» **YOUR TASK**: Pull out every line with the word "coffee" from the entries below.

» **INPUT MATERIAL**:
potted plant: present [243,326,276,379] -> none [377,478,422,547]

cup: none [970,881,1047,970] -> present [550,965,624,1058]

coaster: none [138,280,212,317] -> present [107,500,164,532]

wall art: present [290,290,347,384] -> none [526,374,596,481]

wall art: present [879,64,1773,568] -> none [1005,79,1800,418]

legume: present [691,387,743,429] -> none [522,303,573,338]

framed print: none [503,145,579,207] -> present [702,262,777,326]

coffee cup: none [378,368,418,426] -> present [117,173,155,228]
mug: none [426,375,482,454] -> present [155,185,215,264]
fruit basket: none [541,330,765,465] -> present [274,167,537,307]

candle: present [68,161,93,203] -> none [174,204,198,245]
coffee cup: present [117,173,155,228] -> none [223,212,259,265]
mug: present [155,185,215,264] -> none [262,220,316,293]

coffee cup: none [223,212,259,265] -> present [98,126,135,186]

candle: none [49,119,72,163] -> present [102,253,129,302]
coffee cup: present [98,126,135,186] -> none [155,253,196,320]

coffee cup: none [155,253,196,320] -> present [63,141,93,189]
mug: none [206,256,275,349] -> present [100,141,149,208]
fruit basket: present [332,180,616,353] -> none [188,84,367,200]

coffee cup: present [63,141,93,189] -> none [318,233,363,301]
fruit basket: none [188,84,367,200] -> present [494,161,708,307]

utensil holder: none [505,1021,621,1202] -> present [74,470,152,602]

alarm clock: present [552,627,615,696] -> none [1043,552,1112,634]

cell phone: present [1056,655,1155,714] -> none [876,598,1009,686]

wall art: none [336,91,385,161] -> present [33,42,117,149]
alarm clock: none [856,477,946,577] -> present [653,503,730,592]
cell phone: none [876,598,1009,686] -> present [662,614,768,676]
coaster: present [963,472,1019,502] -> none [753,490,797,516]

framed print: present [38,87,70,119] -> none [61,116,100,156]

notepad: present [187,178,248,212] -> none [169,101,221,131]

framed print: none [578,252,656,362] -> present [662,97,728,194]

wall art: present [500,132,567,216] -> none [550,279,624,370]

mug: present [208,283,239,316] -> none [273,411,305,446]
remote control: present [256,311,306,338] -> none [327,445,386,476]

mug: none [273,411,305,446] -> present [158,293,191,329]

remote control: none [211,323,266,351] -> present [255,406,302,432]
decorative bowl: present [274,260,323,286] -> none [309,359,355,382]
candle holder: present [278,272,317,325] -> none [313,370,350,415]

» **SOLUTION FOR THIS TASK**:
coffee cup: none [378,368,418,426] -> present [117,173,155,228]
coffee cup: present [117,173,155,228] -> none [223,212,259,265]
coffee cup: none [223,212,259,265] -> present [98,126,135,186]
coffee cup: present [98,126,135,186] -> none [155,253,196,320]
coffee cup: none [155,253,196,320] -> present [63,141,93,189]
coffee cup: present [63,141,93,189] -> none [318,233,363,301]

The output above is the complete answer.